Habitués à scruter tout particulièrement l’évolution des conditions de marchés en zone Euro au cours des dernières années, les investisseurs déplacent aujourd’hui la focale.
Alors que les perspectives économiques demeurent atones pour le Vieux Continent et que la Banque Centrale Européenne maintient le statut quo, les catalyseurs boursiers sont ailleurs.
L’inflexion de la politique monétaire de la Réserve Fédérale américaine et le comportement de l’économie nippone, après l’extraordinaire dumping monétaire initié par sa banque centrale, seront les facteurs décisifs de l’orientation des principales places boursières, au second semestre de l’année.
Un premier constat s’impose : America is back ! La grande majorité des signaux conjoncturels sont au vert outre-Atlantique, renouant avec leurs niveaux d’avant crise : amélioration du marché immobilier (nette hausse des prix immobiliers selon l’enquête Case-Shiller), taux de chômage au plus bas depuis 2008 (à 7,5%), marges bénéficiaires des entreprises reconstituées, moral des ménages au plus haut depuis 5 ans.
En bourse, wall street a battu tous les records de valorisation ces derniers mois, dopés par les injections monétaires de la Réserve Fédérale.
Seulement voilà .
La perspective d’une baisse supplémentaire du chômage dans les prochaines semaines va inciter la Fed à réviser sa politique monétaire ultra-accommodante.
Un resserrement monétaire est donc attendu d’ici la fin d’année.
Aujourd’hui, les marchés redoutent ce changement de cap, qui risque de rendre les actions un peu moins attractives face à des obligations dont les rendements seront revalorisés.
Une appréhension légitime après avoir été bercés sur des matelas de liquidités, mais probablement exagérée.
En effet, il est fort à parier que Ben Bernanke ne commettra pas la même erreur que son homologue Alan Greenspan, en 1994, et fera tout pour assurer un resserrement en douceur.
C’est de toute façon la voie naturelle à suivre pour une économie revigorée.
On peut raisonnablement imaginer des coupes très progressives dans le programme de rachat d’actifs, par exemple à un rythme de 5 milliards de dollars par mois.
De la même façon, même quelque peu rehaussés, les taux directeurs resteront encore très faibles en 2014.

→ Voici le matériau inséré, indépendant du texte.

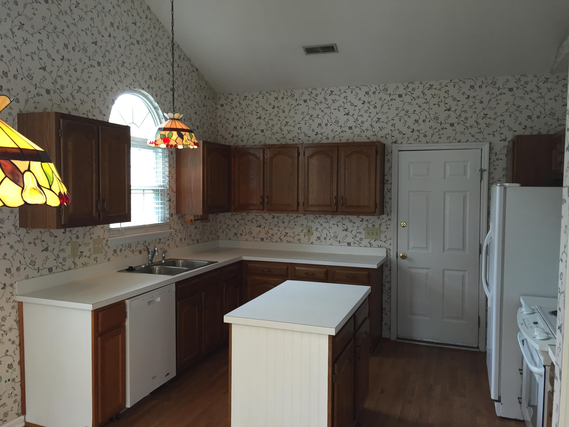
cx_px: 284
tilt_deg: -2.9
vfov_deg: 48.2
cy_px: 214
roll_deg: -1.2
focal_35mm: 29
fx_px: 477
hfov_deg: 61.7
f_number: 2.2
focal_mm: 4.15
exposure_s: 1/30
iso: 64
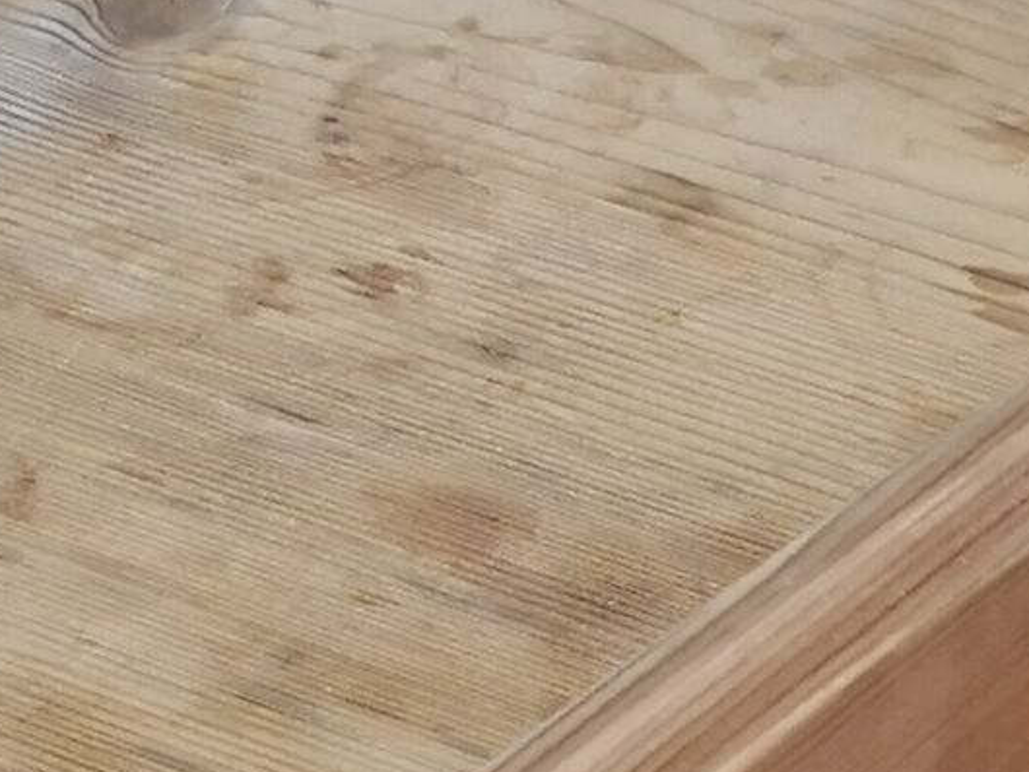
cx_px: 2767
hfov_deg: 8.6
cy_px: 1234
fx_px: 6007
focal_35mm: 202
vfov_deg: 7.2
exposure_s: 1/122
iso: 50
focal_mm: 3.95
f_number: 1.6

Les incertitudes actuelles des investisseurs devraient impacter les marchés boursiers de façon marginale, en comparaison du remarquable moteur haussier que représente la reprise de la croissance U.
S.
à moyen terme.
Le Japon serait-il sur la même voie que les États-Unis ? C’est en tout cas ce que peut laisser imaginer le redressement de la croissance nippone au premier trimestre.
Pour stimuler l’économie, la banque centrale nippone a elle aussi frappé un grand coup (110 milliards d’euros/mois de rachats d’actifs), comme la Fed précédemment.

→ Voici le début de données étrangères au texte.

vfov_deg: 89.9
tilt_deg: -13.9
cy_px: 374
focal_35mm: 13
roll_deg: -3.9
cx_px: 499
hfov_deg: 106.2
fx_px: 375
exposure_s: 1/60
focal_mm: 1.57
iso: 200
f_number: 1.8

Associé aux mesures économiques annoncées par le premier ministre Shinzo Abe, le dumping monétaire réalisé par la Bank of Japan pour déprécier le yen et rétablir la compétitivité des entreprises nationales à l’export, a soutenu l’extraordinaire rally des actions japonaises.
L’indice nikkei 225 a progressé de 80% entre le 12 novembre et le 22 mai dernier, un rythme comparable à celui qu’avaient connu certaines bourses mondiales entre le point bas de 2009 et 2011.
Et parmi les dommages collatéraux du volontarisme monétaire japonais, un coup non négligeable porté à l’activité commerciale des autres économies d’Asie.
Avec une parité JPY/USD revenu autour de 100 Yens pour 1 USD, le secteur privé nippon a pu rogner quelques parts du marché régional, face à son grand rival chinois et à d’autres pays émergents asiatiques.
Cette impressionnante reprise boursière s’est toutefois heurtée au réalisme des investisseurs qui depuis le milieu du mois de mai doutent de la capacité de ces mesures à redonner un élan structurel et durable à l’économie.
Le pays demeure profondément ancré dans un cycle économique déflationniste, depuis des décennies.
Et il ne faut pas oublier qu’au cours des trente dernières années, la majorité des rallyes boursiers au Japon n’ont pas permis de valorisation durable des actions.
Le scénario d’un rebond sans lendemain est probablement le plus crédible.
Passée l’engouement des investisseurs, la marge de manœuvre de la Bank du Japon est aujourd’hui restreinte : elle n’a pas d’autre choix que d’en faire davantage pour continuer à pressuriser la devise nationale.
Sans quoi le miracle japonais se révèlera être un mirage.